Grandes feitos para a cultura brasileira
Ao receber o Globo de Ouro, Fernanda Torres mostrou-se bastante emocionada e surpreendida. «Meu Deus, eu não preparei nada porque já estava satisfeita. Esse foi um ano incrível para as atuações femininas. Tantas atrizes aqui que eu admiro tanto», começou por afirmar, com o prémio na mão.
«Eu quero agradecer a você, Walter Salles, meu parceiro, meu amigo. Que história, Walter! E, claro, eu quero dedicar esse prémio à minha mãe. Vocês não têm ideia. Ela esteve aqui há 25 anos. E isso é uma prova que a arte pode durar pela vida, até durante momentos difíceis, como esta incrível Eunice Paiva, que eu fiz, passou», continuou. «E a mesma coisa que está acontecendo agora, em um mundo com tanto medo. E este filme nos ajuda a pensar em como sobreviver em momentos duros como este», afirmou.
As outras nomeadas para o Globo de Ouro eram Angelina Jolie em Maria, Kate Winslet em Lee, Pamela Anderson em The Last Showgirl, Tilda Swinton em The Room Next Door e Nicole Kidman em Babygirl.
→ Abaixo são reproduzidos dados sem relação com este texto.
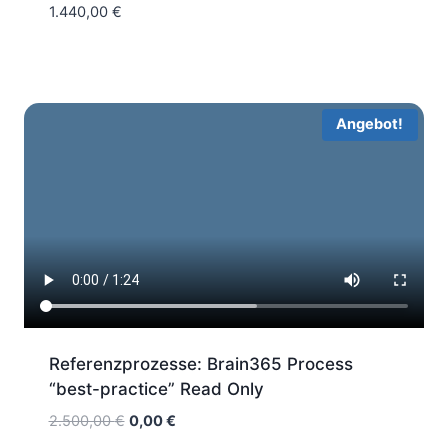
1.440,00
€
Angebot!
Referenzprozesse: Brain365 Process
“best-practice” Read Only
Ursprünglicher
Aktueller
2.500,00
€
0,00
€
Preis
Preis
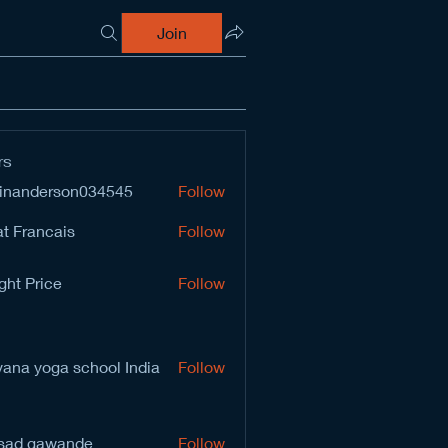
Join
rs
inanderson034545
Follow
derson034545
t Francais
Follow
ght Price
Follow
vana yoga school India
Follow
sad gawande
Follow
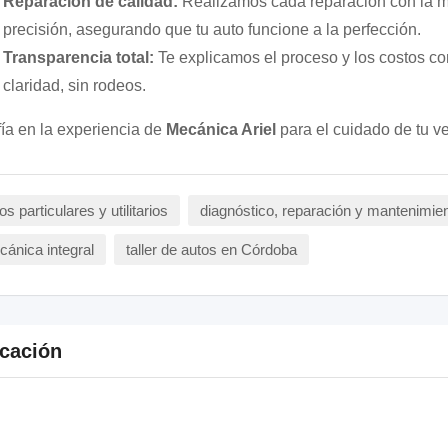
Reparación de calidad:
Realizamos cada reparación con la 
precisión, asegurando que tu auto funcione a la perfección.
Transparencia total:
Te explicamos el proceso y los costos con
claridad, sin rodeos.
ía en la experiencia de
Mecánica Ariel
para el cuidado de tu ve
os particulares y utilitarios
diagnóstico, reparación y mantenimie
ánica integral
taller de autos en Córdoba
cación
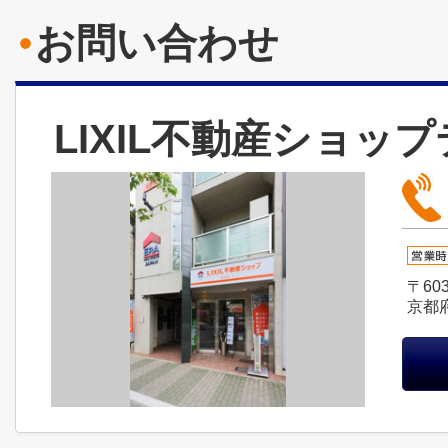
お問い合わせ
LIXIL不動産ショッ
〒603
京都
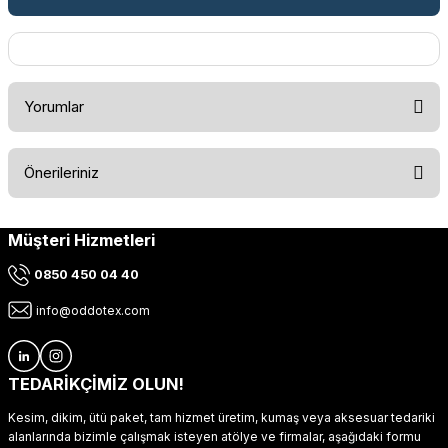
Yorumlar
Önerileriniz
Bu ürüne ilk yorumu siz yapın!
Müşteri Hizmetleri
Bu ürünün fiyat bilgisi, resim, ürün açıklamalarında ve diğer
konularda yetersiz gördüğünüz noktaları öneri formunu
Yorum Yaz
0850 450 04 40
kullanarak tarafımıza iletebilirsiniz.
Görüş ve önerileriniz için teşekkür ederiz.
info@oddotex.com
Ürün resmi kalitesiz, bozuk veya görüntülenemiyor.
Ürün açıklamasında eksik bilgiler bulunuyor.
TEDARİKÇİMİZ OLUN!
Ürün bilgilerinde hatalar bulunuyor.
Kesim, dikim, ütü paket, tam hizmet üretim, kumaş veya aksesuar tedariki
Ürün fiyatı diğer sitelerden daha pahalı.
alanlarında bizimle çalışmak isteyen atölye ve firmalar, aşağıdaki formu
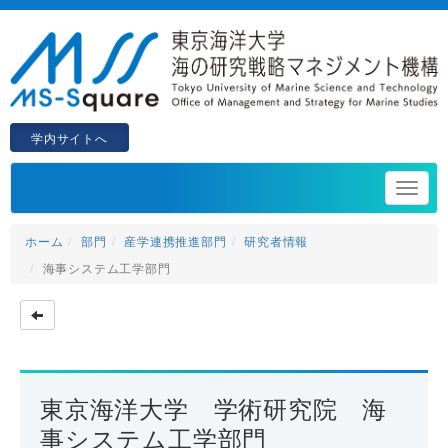
学内サイトへ
ホーム
部門
産学連携推進部門
研究者情報
海事システム工学部門
東京海洋大学 学術研究院 海
事システム工学部門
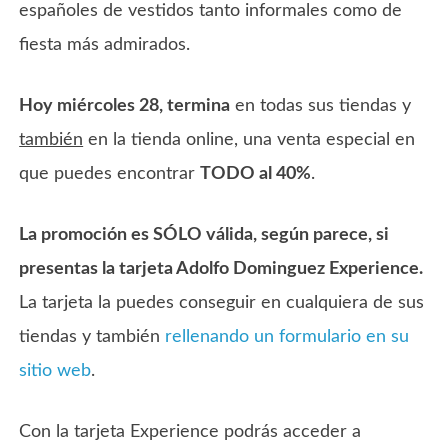
españoles de vestidos tanto informales como de
fiesta más admirados.
Hoy miércoles 28, termina
en todas sus tiendas y
también
en la tienda online, una venta especial en
que puedes encontrar
TODO al 40%
.
La promoción es SÓLO válida, según parece, si
presentas la tarjeta Adolfo Dominguez Experience.
La tarjeta la puedes conseguir en cualquiera de sus
tiendas y también
rellenando un formulario en su
sitio web
.
Con la tarjeta Experience podrás acceder a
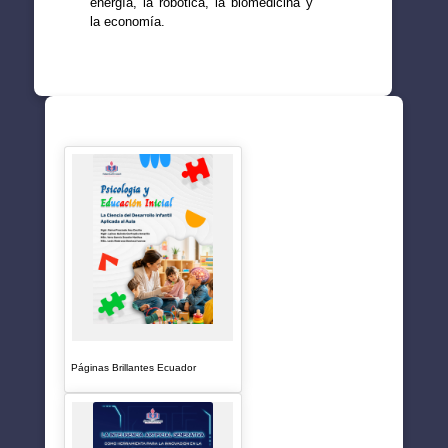
energía, la robótica, la biomedicina y
la economía.
SUGERENCIAS
Páginas Brillantes Ecuador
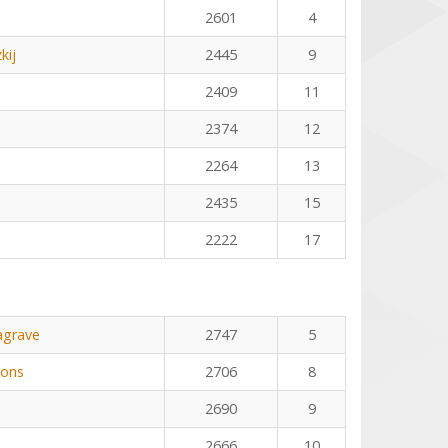
2601
4
kij
2445
9
2409
11
2374
12
2264
13
2435
15
2222
17
agrave
2747
5
Pons
2706
8
2690
9
2666
10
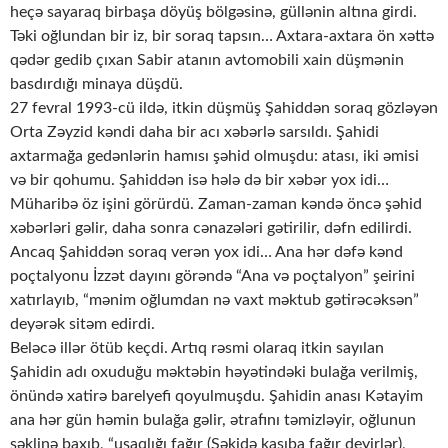
heçə sayaraq birbaşa döyüş bölgəsinə, güllənin altına girdi.
Təki oğlundan bir iz, bir soraq tapsın… Axtara-axtara ön xəttə
qədər gedib çıxan Sabir atanın avtomobili xain düşmənin
basdırdığı minaya düşdü.
27 fevral 1993-cü ildə, itkin düşmüş Şahiddən soraq gözləyən
Orta Zəyzid kəndi daha bir acı xəbərlə sarsıldı. Şahidi
axtarmağa gedənlərin hamısı şəhid olmuşdu: atası, iki əmisi
və bir qohumu. Şahiddən isə hələ də bir xəbər yox idi…
Müharibə öz işini görürdü. Zaman-zaman kəndə öncə şəhid
xəbərləri gəlir, daha sonra cənazələri gətirilir, dəfn edilirdi.
Ancaq Şahiddən soraq verən yox idi… Ana hər dəfə kənd
poçtalyonu İzzət dayını görəndə “Ana və poçtalyon” şeirini
xatırlayıb, “mənim oğlumdan nə vaxt məktub gətirəcəksən”
deyərək sitəm edirdi.
Beləcə illər ötüb keçdi. Artıq rəsmi olaraq itkin sayılan
Şahidin adı oxuduğu məktəbin həyətindəki bulağa verilmiş,
önündə xatirə barelyefi qoyulmuşdu. Şahidin anası Kətayim
ana hər gün həmin bulağa gəlir, ətrafını təmizləyir, oğlunun
şəklinə baxıb, “uşaqlığı fağır (Şəkidə kasıba fağır deyirlər),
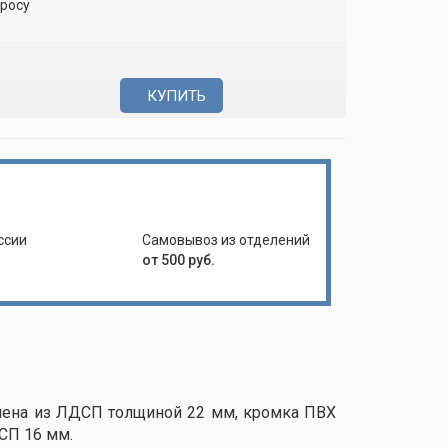
просу
КУПИТЬ
ссии
Самовывоз из отделений
от 500 руб.
нена из ЛДСП толщиной 22 мм, кромка ПВХ
СП 16 мм.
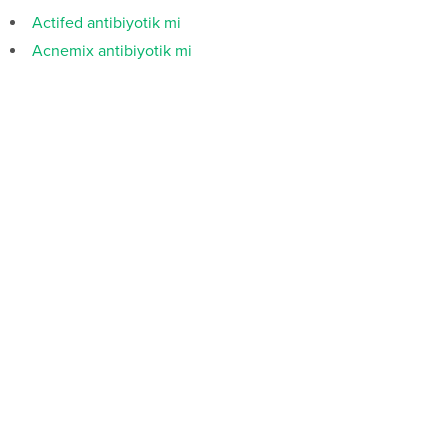
Actifed antibiyotik mi
Acnemix antibiyotik mi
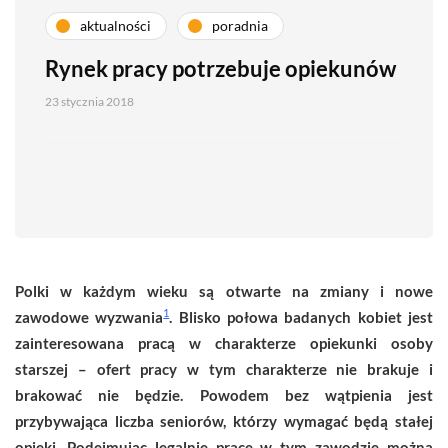
aktualności
poradnia
Rynek pracy potrzebuje opiekunów
23 stycznia 2018
Polki w każdym wieku są otwarte na zmiany i nowe
1
zawodowe wyzwania
. Blisko połowa badanych kobiet jest
zainteresowana pracą w charakterze opiekunki osoby
starszej – ofert pracy w tym charakterze nie brakuje i
brakować nie będzie. Powodem bez wątpienia jest
przybywająca liczba seniorów, którzy wymagać będą stałej
opieki. Podejmując legalnie pracę w tym zawodzie można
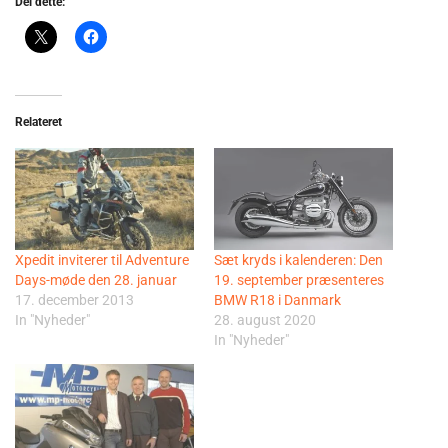
Del dette:
Relateret
Xpedit inviterer til Adventure
Sæt kryds i kalenderen: Den
Days-møde den 28. januar
19. september præsenteres
17. december 2013
BMW R18 i Danmark
In "Nyheder"
28. august 2020
In "Nyheder"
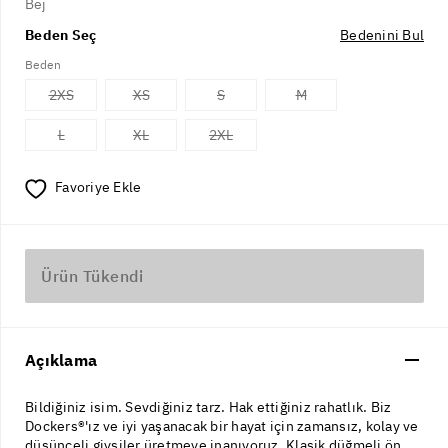
Bej
Beden Seç
Bedenini Bul
Beden
2XS
XS
S
M
L
XL
2XL
Favoriye Ekle
Ürün Tükendi
Açıklama
Bildiğiniz isim. Sevdiğiniz tarz. Hak ettiğiniz rahatlık. Biz
Dockers®'ız ve iyi yaşanacak bir hayat için zamansız, kolay ve
düşünceli giysiler üretmeye inanıyoruz. Klasik düğmeli ön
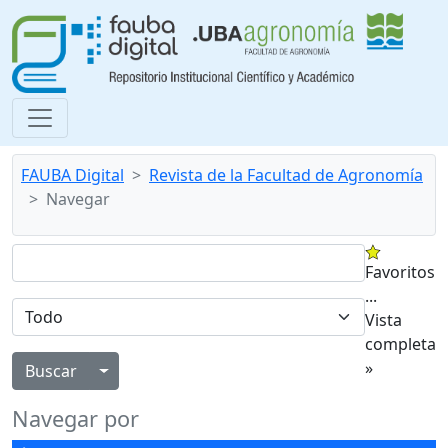
FAUBA Digital
Revista de la Facultad de Agronomía
Navegar
Favoritos
...
Vista
completa
»
Alternar menú desplegable
Navegar por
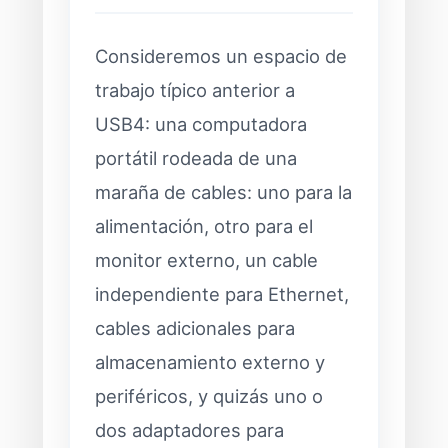
Consideremos un espacio de
trabajo típico anterior a
USB4: una computadora
portátil rodeada de una
maraña de cables: uno para la
alimentación, otro para el
monitor externo, un cable
independiente para Ethernet,
cables adicionales para
almacenamiento externo y
periféricos, y quizás uno o
dos adaptadores para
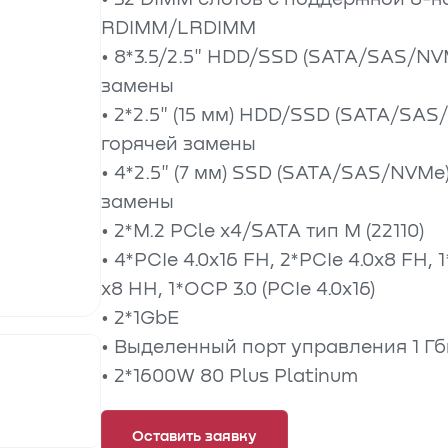
RDIMM/LRDIMM
• 8*3.5/2.5" HDD/SSD (SATA/SAS/NV
замены
• 2*2.5" (15 мм) HDD/SSD (SATA/SA
горячей замены
• 4*2.5" (7 мм) SSD (SATA/SAS/NVM
замены
• 2*M.2 PCle x4/SATA тип М (22110)
• 4*PCIe 4.0x16 FH, 2*PCIe 4.0x8 FH, 1
x8 HH, 1*OCP 3.0 (PCIe 4.0x16)
• 2*1GbE
• Выделенный порт управления 1 Гб
• 2*1600W 80 Plus Platinum
Оставить заявку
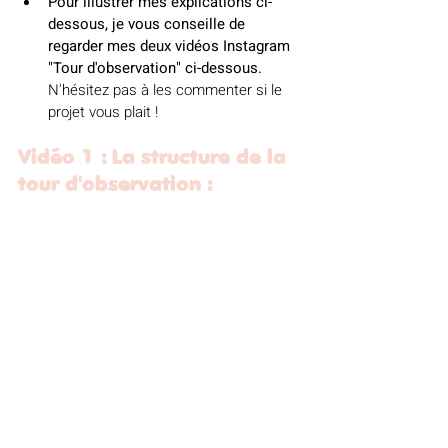
Pour illustrer mes explications ci-
dessous, je vous conseille de 
regarder mes deux vidéos Instagram 
"Tour d'observation" ci-dessous. 
N'hésitez pas à les commenter si le 
projet vous plait ! 
Vidéo 1 : La structure de la 
tour d'observation : 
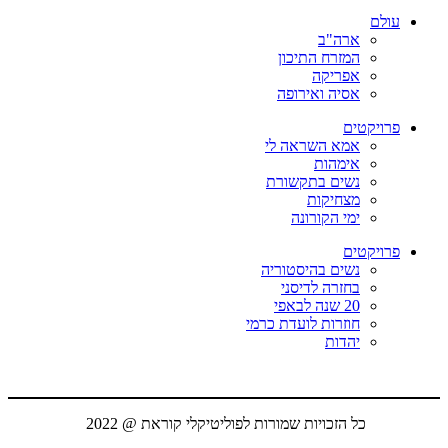
עולם
ארה"ב
המזרח התיכון
אפריקה
אסיה ואירופה
פרויקטים
אמא השראה לי
אימהות
נשים בתקשורת
מצחיקות
ימי הקורונה
פרויקטים
נשים בהיסטוריה
בחזרה לדיסני
20 שנה לבאפי
חוזרות לועדת כרמי
יהדות
כל הזכויות שמורות לפוליטיקלי קוראת @ 2022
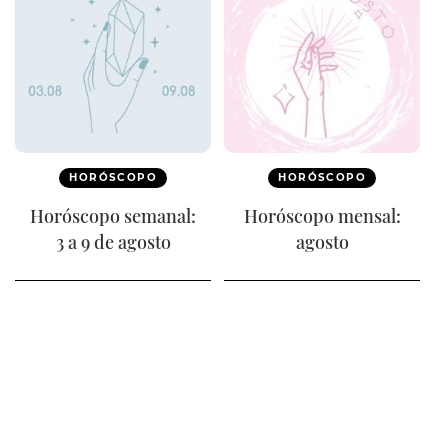
HORÓSCOPO
HORÓSCOPO
Horóscopo semanal:
Horóscopo mensal:
3 a 9 de agosto
agosto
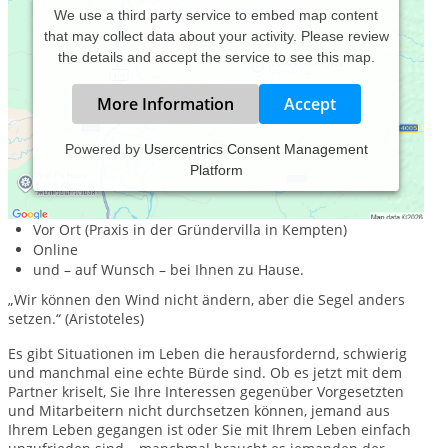
We use a third party service to embed map content
that may collect data about your activity. Please review
the details and accept the service to see this map.
More Information
Accept
Powered by
Usercentrics Consent Management
Platform
Beratung und Coaching in herausfordernden Zeiten und
Situationen – ich bin an deiner Seite.
Vor Ort (Praxis in der Gründervilla in Kempten)
Online
und – auf Wunsch – bei Ihnen zu Hause.
„Wir können den Wind nicht ändern, aber die Segel anders
setzen.“ (Aristoteles)
Es gibt Situationen im Leben die herausfordernd, schwierig
und manchmal eine echte Bürde sind. Ob es jetzt mit dem
Partner kriselt, Sie Ihre Interessen gegenüber Vorgesetzten
und Mitarbeitern nicht durchsetzen können, jemand aus
Ihrem Leben gegangen ist oder Sie mit Ihrem Leben einfach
A 97ª edição dos Óscares será realizada no dia 2 de março em Los Angeles (Califórnia, EUA) e, nesta cerimónia, a atriz disputa o prémio com Cynthia Erivo, do filme Wicked, Karla Sofía Gascón, do filme Emilia Pérez, Mikey Madison, de Anora e Demi Moore, protagonista do filme A Substância. Ainda Estou Aqui está também indicado nas categorias de Melhor Filme, prémio máximo e inédito para o Brasil, e Melhor Filme Internacional.
Fernanda Torres recorreu às redes sociais para comemorar as indicações. «Nosso filme está indicado não só para melhor filme de língua estrangeira, mas para melhor filme do ano. Isso é uma coisa inimaginável», disse num vídeo publicado no seu perfil no Instagram, falando para Walter Salles. A atriz também agradeceu aos colegas que trabalharam com ela na produção brasileira, incluindo o ator Selton Mello. «Foi um filme que a gente fez na felicidade», afirmou. «Acima de tudo, quero agradecer e homenagear essa mulher extraordinária chamada Eunice Paiva, que está por trás disso tudo, que é a geradora disso tudo».
A atriz agradeceu ainda ao filho de Eunice, Marcelo Rubens Paiva. «Um livro extraordinário, que nos possibilitou fazer esse filme», referiu. «Eu jamais vou esquecer. É uma coisa histórica, uma coisa muito emocionante para mim, por minha mãe ter estado nesse lugar 25 anos atrás, pelas mãos do Walter. E também pelo que isso significa para o cinema brasileiro, para a cultura brasileira. Um filme falado em português», frisou. «Estou muito emocionada, muito surpresa. Estou muito orgulhosa de uma história brasileira fazer sentido no mundo e nos trazer essa alegria – não só para mim, para o Walter e para todo mundo envolvido nesse filme, como para o país inteiro», concluiu.